Isolated under the wartime occupation, the Meilland family named the rose ‘Madame Antoine Meilland,’ in honor of Francis’ beloved mother. Meanwhile, the rose was thriving in Italy, where it was named ‘Gioia,’ Italian for “Joy,” as well as in Germany, where it was hailed as ‘Gloria Dei,’ Latin for “Glory of God.” At the same time, the rose was being put to the test in America, grown in test gardens all over the country to see how it would fare the various climates. From the dry heat of the south to the damp cold of the north, the rose flourished in nearly every climate zone. Unfortunately, the rose cutting sent to Turkey never reached its final destination.

While the war continued in Europe, Robert Pyle patented the rose, giving it the name “Peace,” and eagerly waited for the war to end to share the good news with his friend Meilland. By pure coincidence, the Peace rose was formally introduced to the public the day that Berlin fell. Peace roses were presented to delegates at the inaugural meeting of the United Nations, and shortly thereafter, the UN Charter was ratified. Further solidifying its unique place in history as a harbinger of harmony, the war in Japan ended the very same day the Peace rose received the coveted All-American Award from the American Rose Society.

With the war over, people across the globe rushed to plant the easy-to-grow Peace rose. As for Francis Meilland, he and his family survived the war, and he continued breeding roses until his death. At his funeral, mourners honored him by dropping Peace roses from their own gardens into his grave; no other rose was laid to rest with him.

In Robert Pyle’s name-giving ceremony for the Peace rose in 1945, he said, “Peace is increasingly essential to all mankind, to be treasured with greater wisdom, watchfulness, and foresight than the human race has so far been able to maintain for any length of time. Towards that end, with our hopes for the future, we dedicate this lovely new rose to: PEACE.

So, dear gardener, we hope that you will enjoy watching Peace flourish in your garden, and in your heart, as it has for so many before.

Finished reading, he said, “See? This isn’t any old rose. It’s a rose that’s willing to go the distance, a rose with a will to survive.”

Phyllis sighed.

“Philly,” he said, squatting beside her and looking up into her downcast eyes, “I know you don’t go for flowers and chocolates, but I wanted you to have something special for mom’s day this year. The kids might be grown and gone, but you’re still their mom, and you’re still important to them, even if they don’t know how to tell you.”

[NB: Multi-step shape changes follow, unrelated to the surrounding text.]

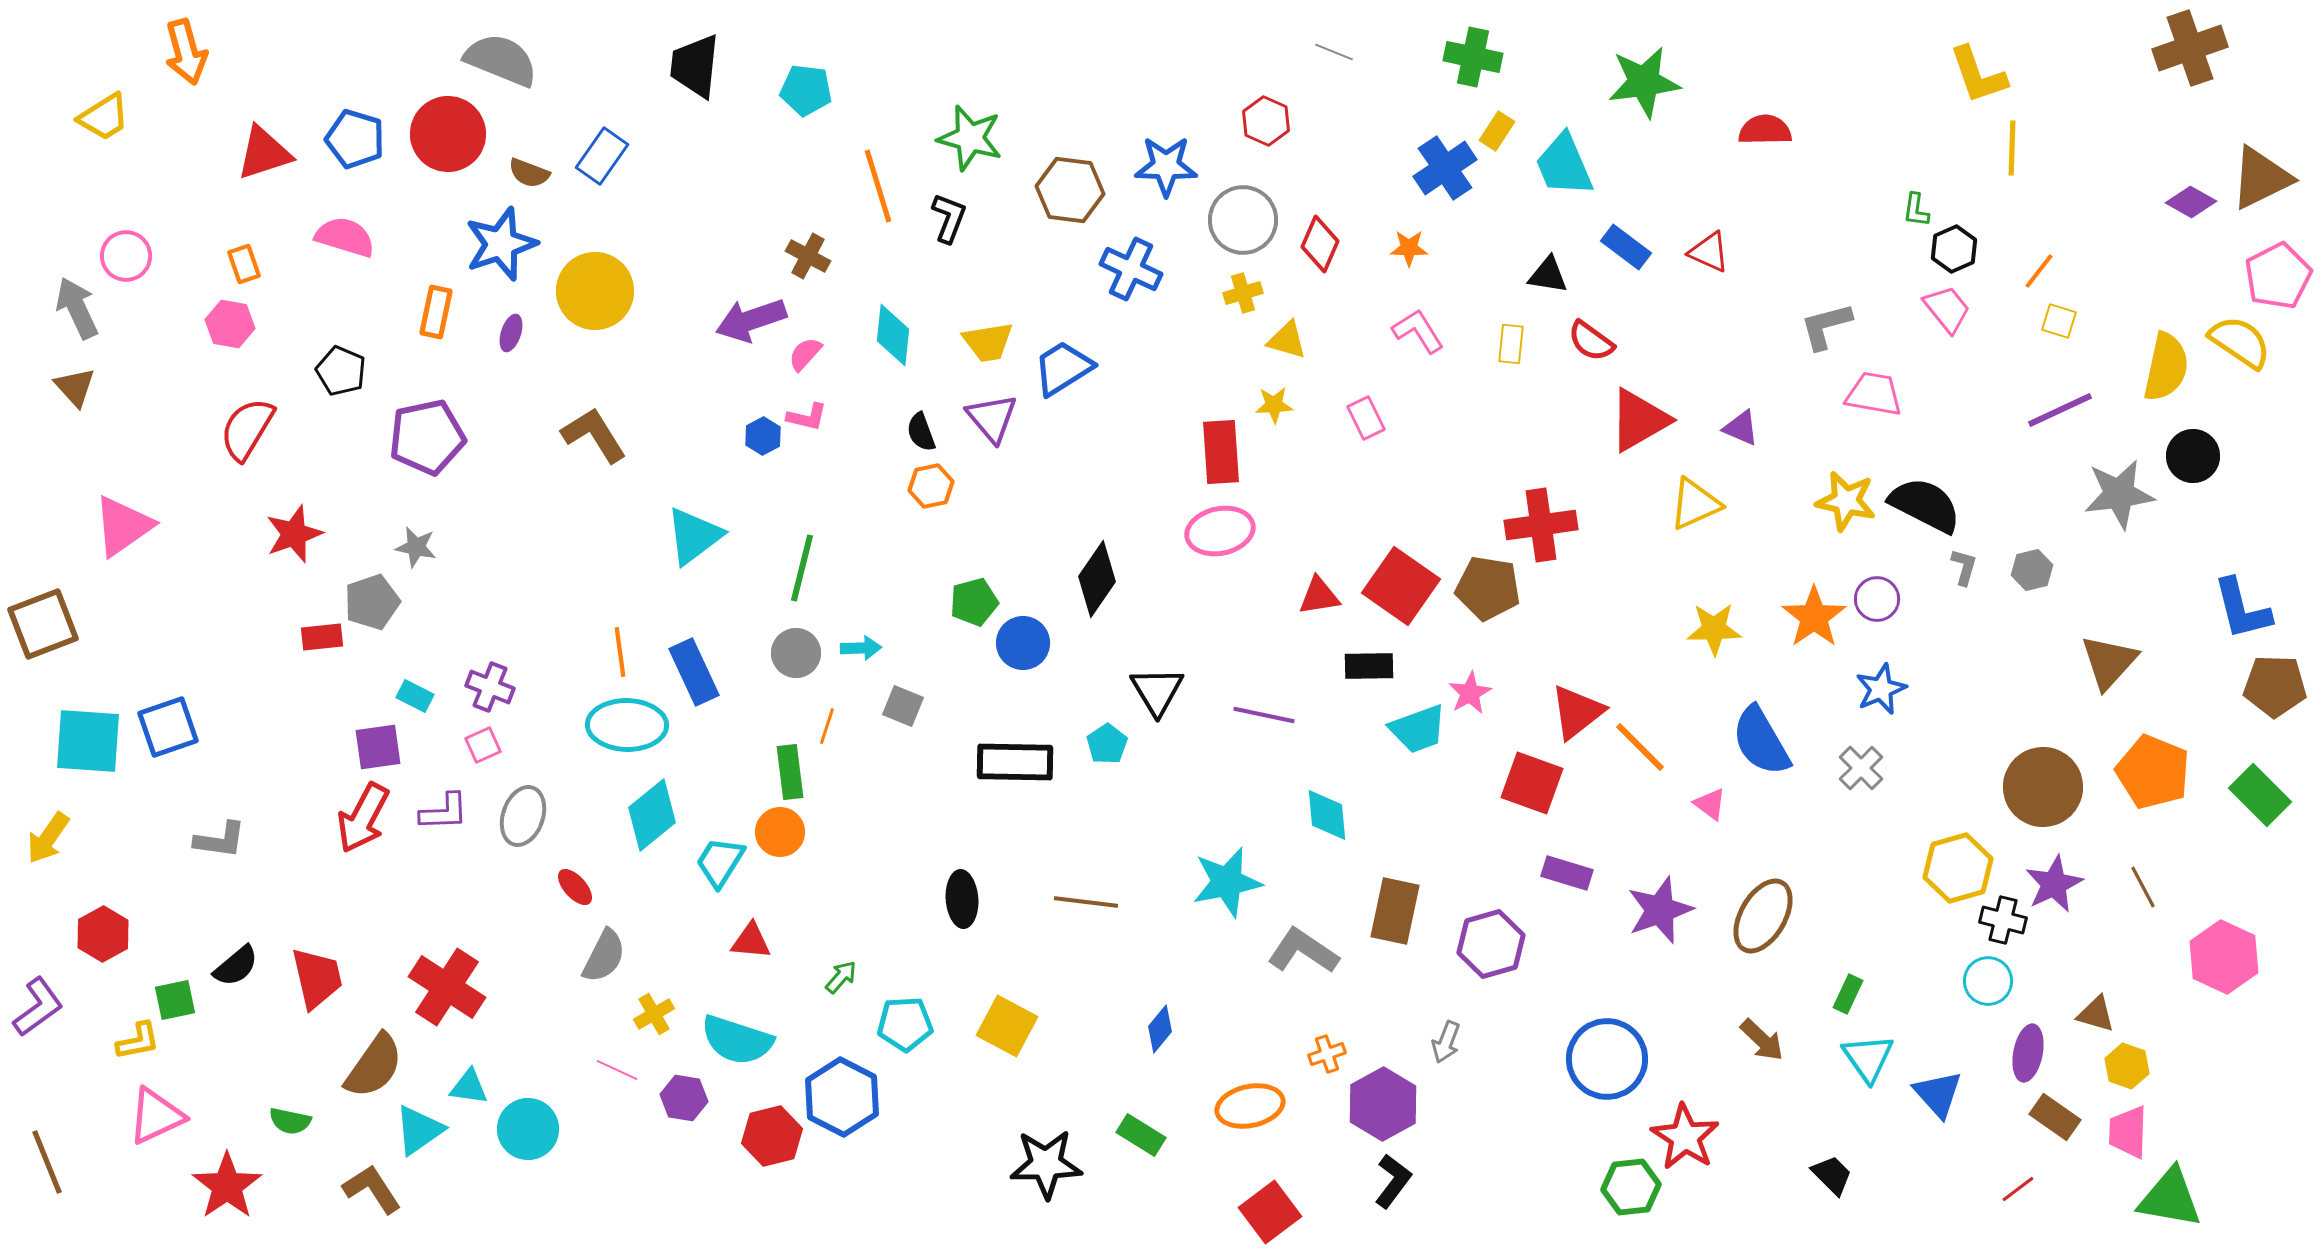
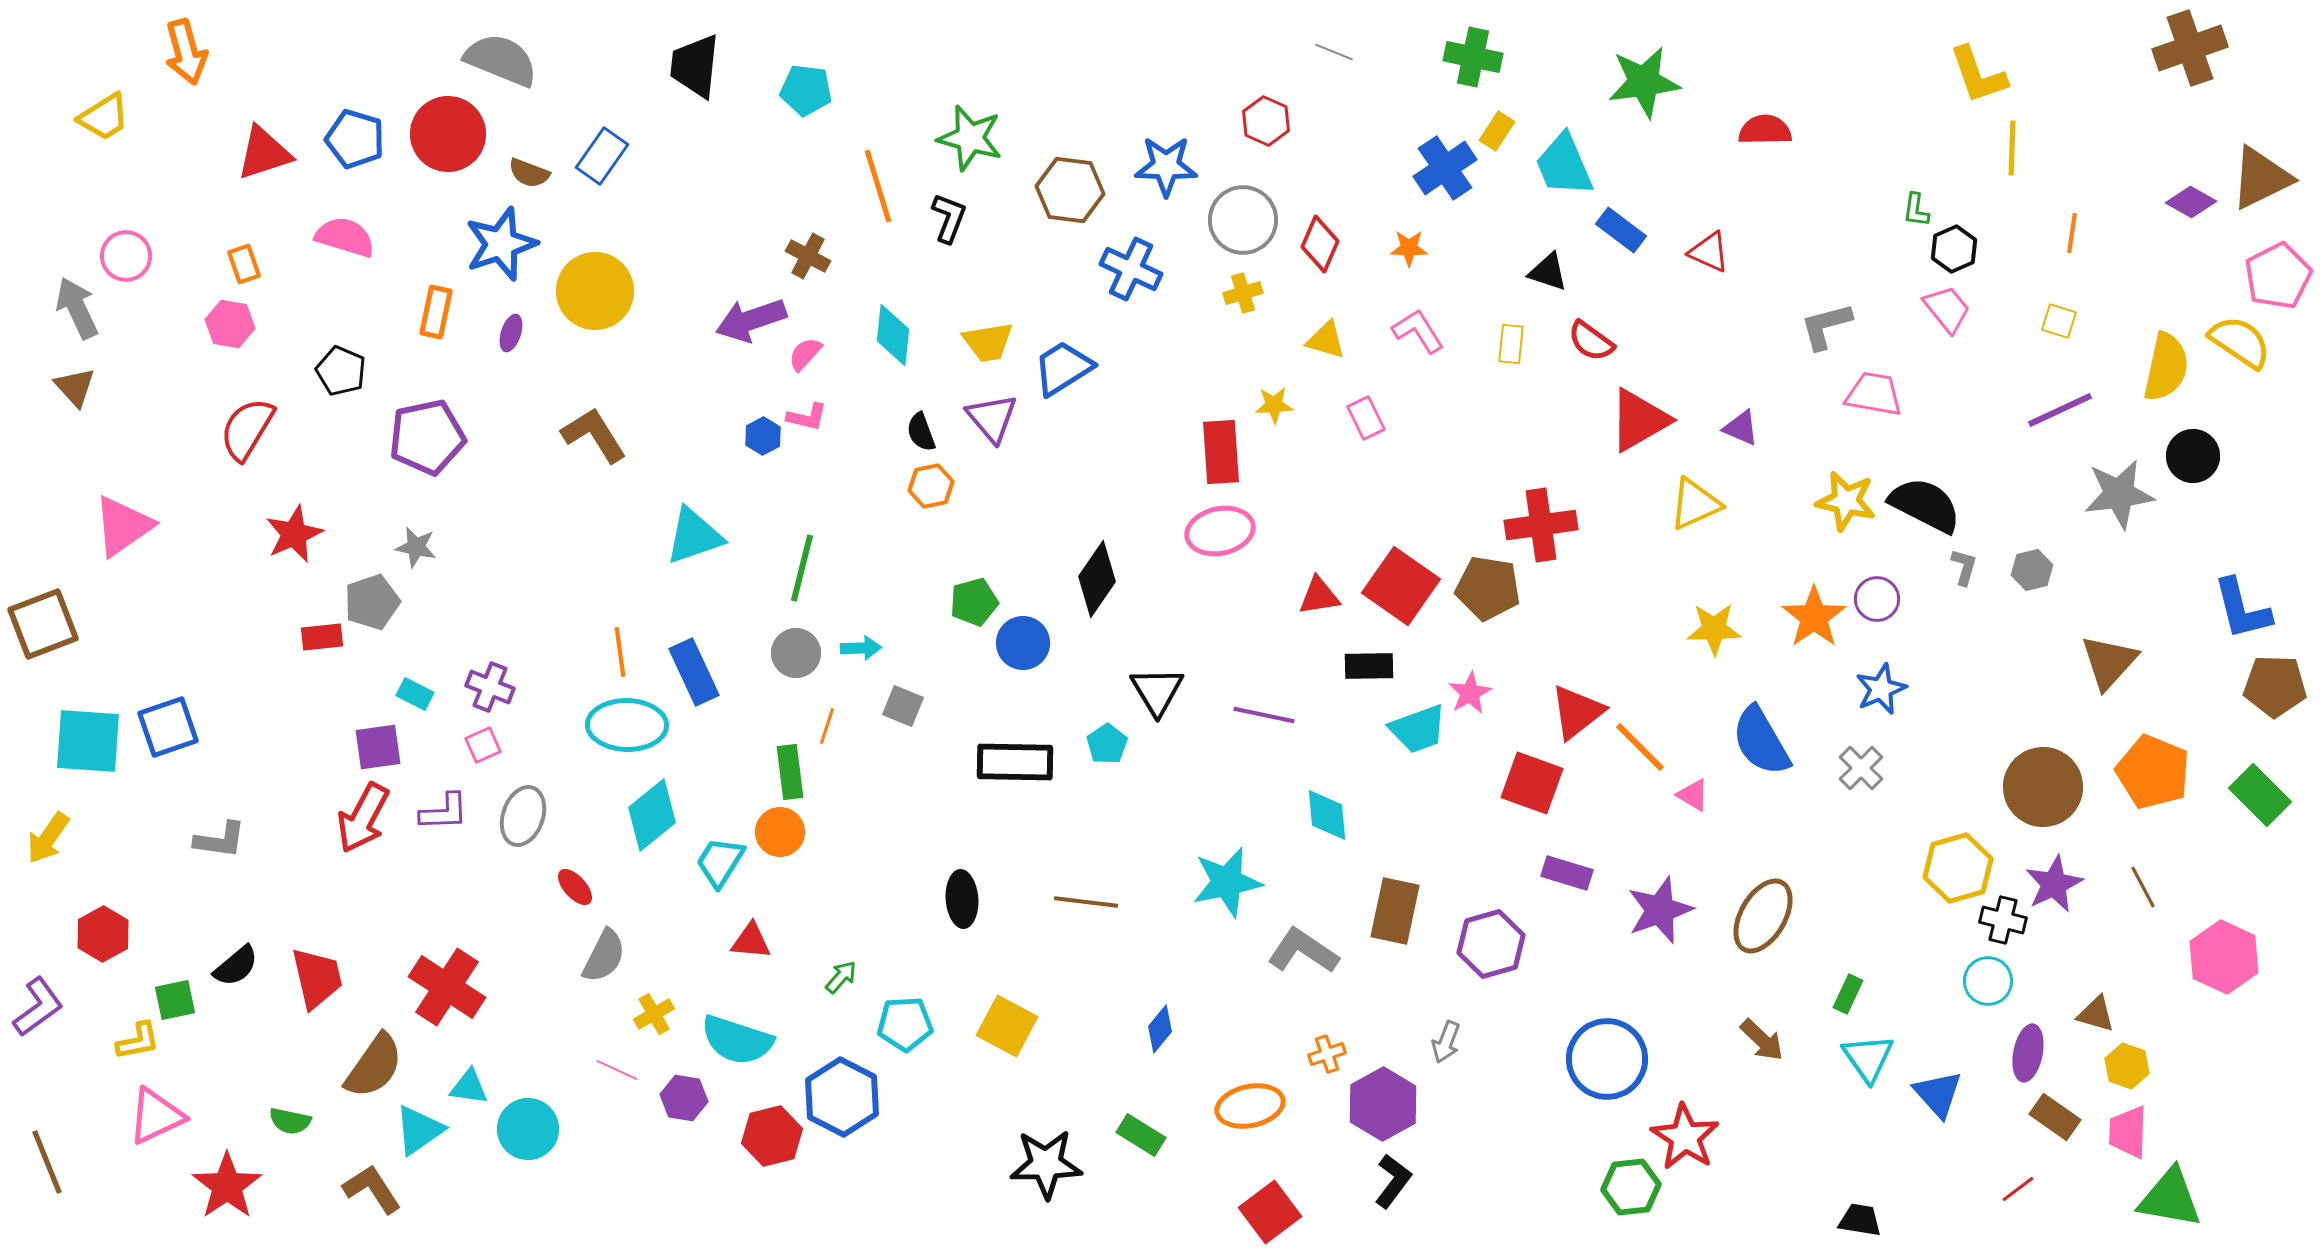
blue rectangle at (1626, 247): moved 5 px left, 17 px up
orange line at (2039, 271): moved 33 px right, 38 px up; rotated 30 degrees counterclockwise
black triangle at (1548, 275): moved 3 px up; rotated 9 degrees clockwise
yellow triangle at (1287, 340): moved 39 px right
red star at (294, 534): rotated 4 degrees counterclockwise
cyan triangle at (694, 536): rotated 18 degrees clockwise
cyan rectangle at (415, 696): moved 2 px up
pink triangle at (1710, 804): moved 17 px left, 9 px up; rotated 6 degrees counterclockwise
black trapezoid at (1832, 1175): moved 28 px right, 45 px down; rotated 36 degrees counterclockwise
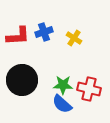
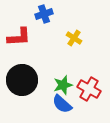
blue cross: moved 18 px up
red L-shape: moved 1 px right, 1 px down
green star: rotated 18 degrees counterclockwise
red cross: rotated 15 degrees clockwise
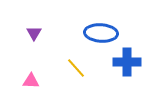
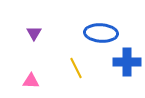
yellow line: rotated 15 degrees clockwise
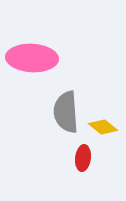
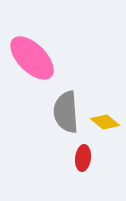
pink ellipse: rotated 42 degrees clockwise
yellow diamond: moved 2 px right, 5 px up
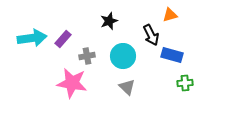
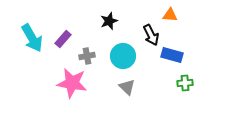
orange triangle: rotated 21 degrees clockwise
cyan arrow: rotated 68 degrees clockwise
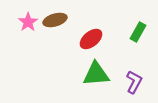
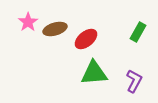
brown ellipse: moved 9 px down
red ellipse: moved 5 px left
green triangle: moved 2 px left, 1 px up
purple L-shape: moved 1 px up
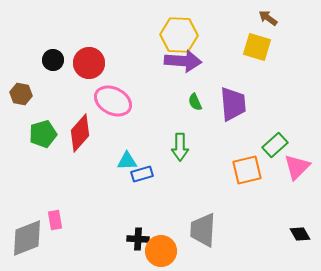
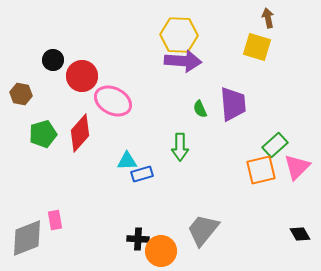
brown arrow: rotated 42 degrees clockwise
red circle: moved 7 px left, 13 px down
green semicircle: moved 5 px right, 7 px down
orange square: moved 14 px right
gray trapezoid: rotated 36 degrees clockwise
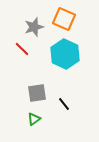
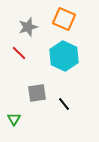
gray star: moved 6 px left
red line: moved 3 px left, 4 px down
cyan hexagon: moved 1 px left, 2 px down
green triangle: moved 20 px left; rotated 24 degrees counterclockwise
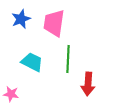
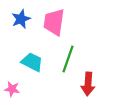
pink trapezoid: moved 1 px up
green line: rotated 16 degrees clockwise
pink star: moved 1 px right, 5 px up
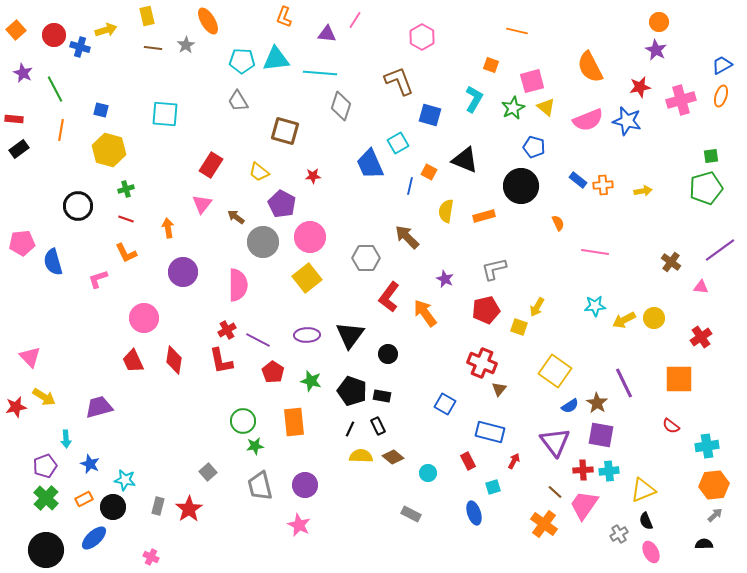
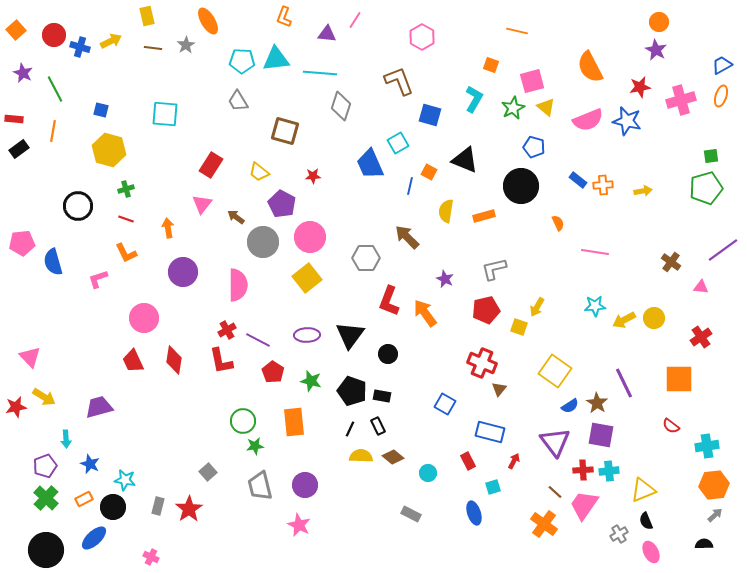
yellow arrow at (106, 30): moved 5 px right, 11 px down; rotated 10 degrees counterclockwise
orange line at (61, 130): moved 8 px left, 1 px down
purple line at (720, 250): moved 3 px right
red L-shape at (389, 297): moved 4 px down; rotated 16 degrees counterclockwise
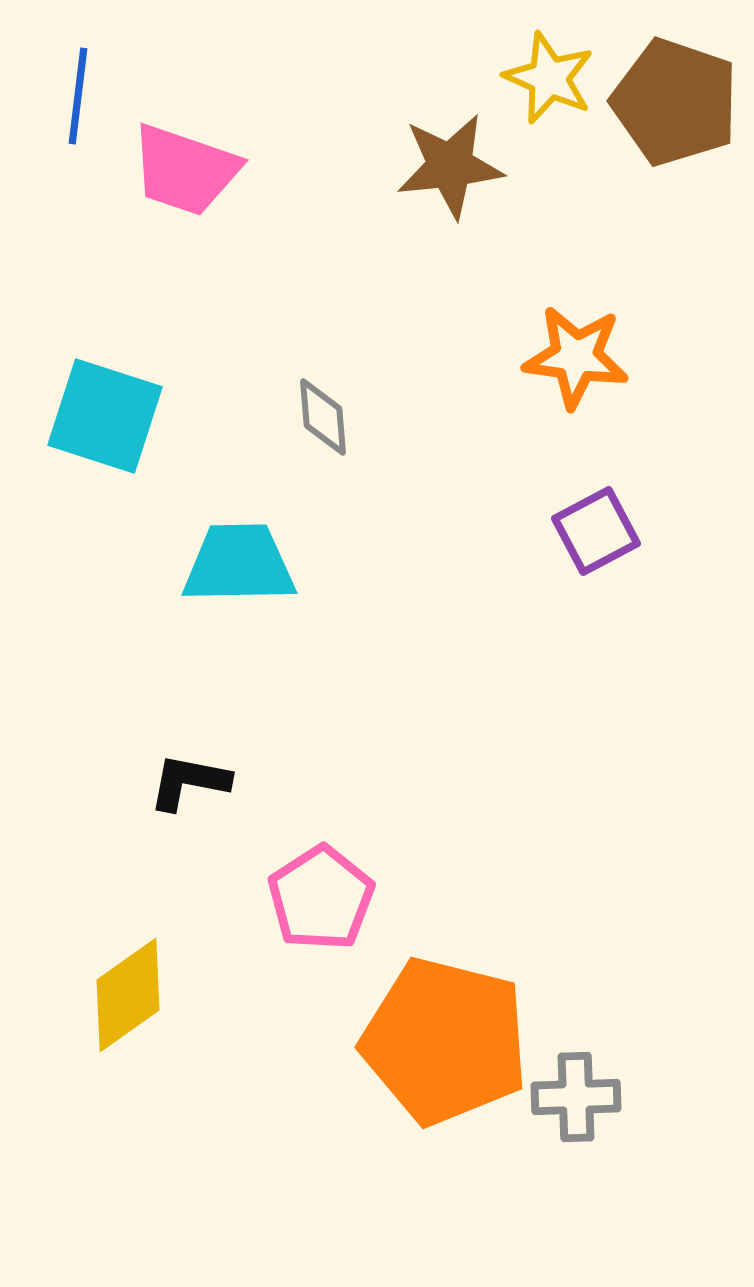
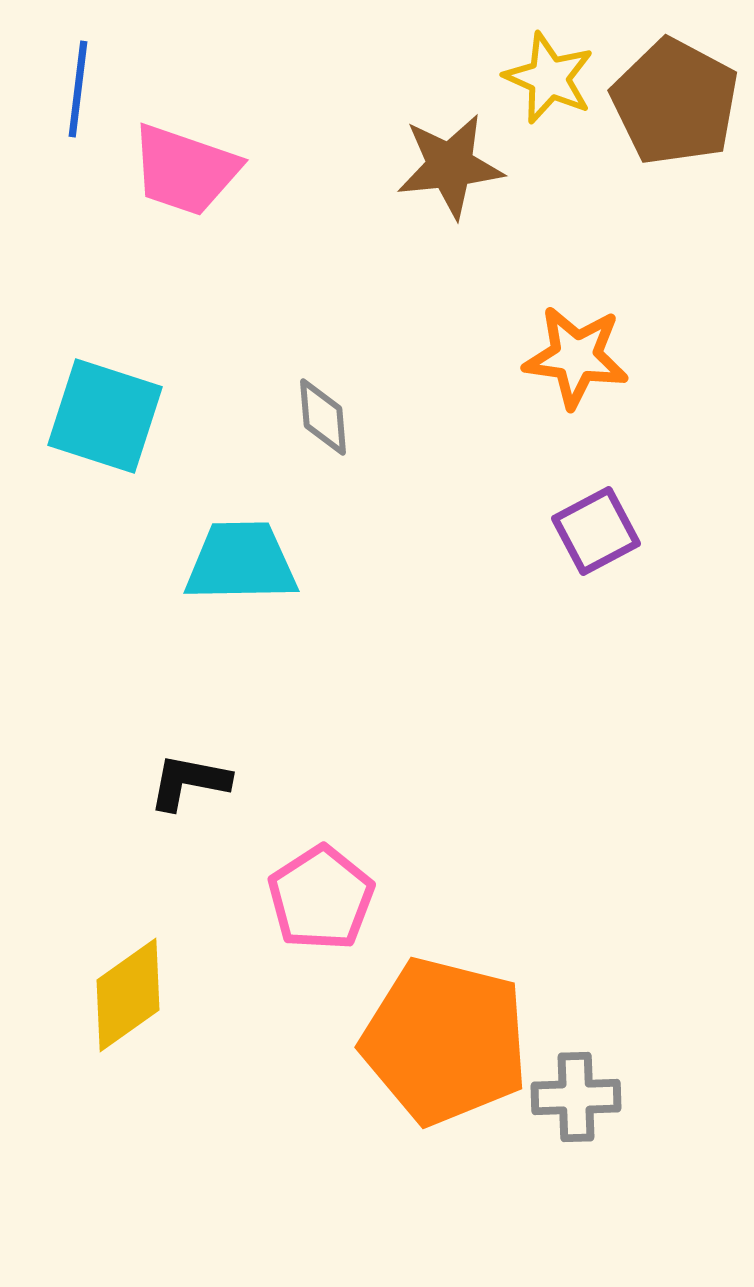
blue line: moved 7 px up
brown pentagon: rotated 9 degrees clockwise
cyan trapezoid: moved 2 px right, 2 px up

Phyllis smiled weakly, remembering this wasn’t the first time her children had forgotten her on that special Sunday in May. Her sons, Bruce and Wayne, used to call, but only after mild coercion by their father, and her daughter Selina never did, but trying to cajole her youngest into anything had the opposite effect. Seeing his wife’s distress, he distracted her with a kiss, his stubble gently chafing her upper lip as she had come to enjoy.

“Let’s go plant it, you and me, right now,” he said. She raised her brows in surprise. “Never mind, scratch that. This is Mother’s Day, and you’re not doing any work. You tell me where to plant it, and I’ll do the digging. I’ll even do it in my undershirt, the way you like.”

At this last suggestion, a little sparkle came into her eye, and she shook her head mischievously.

“No?” he said, surprised.

“No,” she repeated. “No shirt at all.”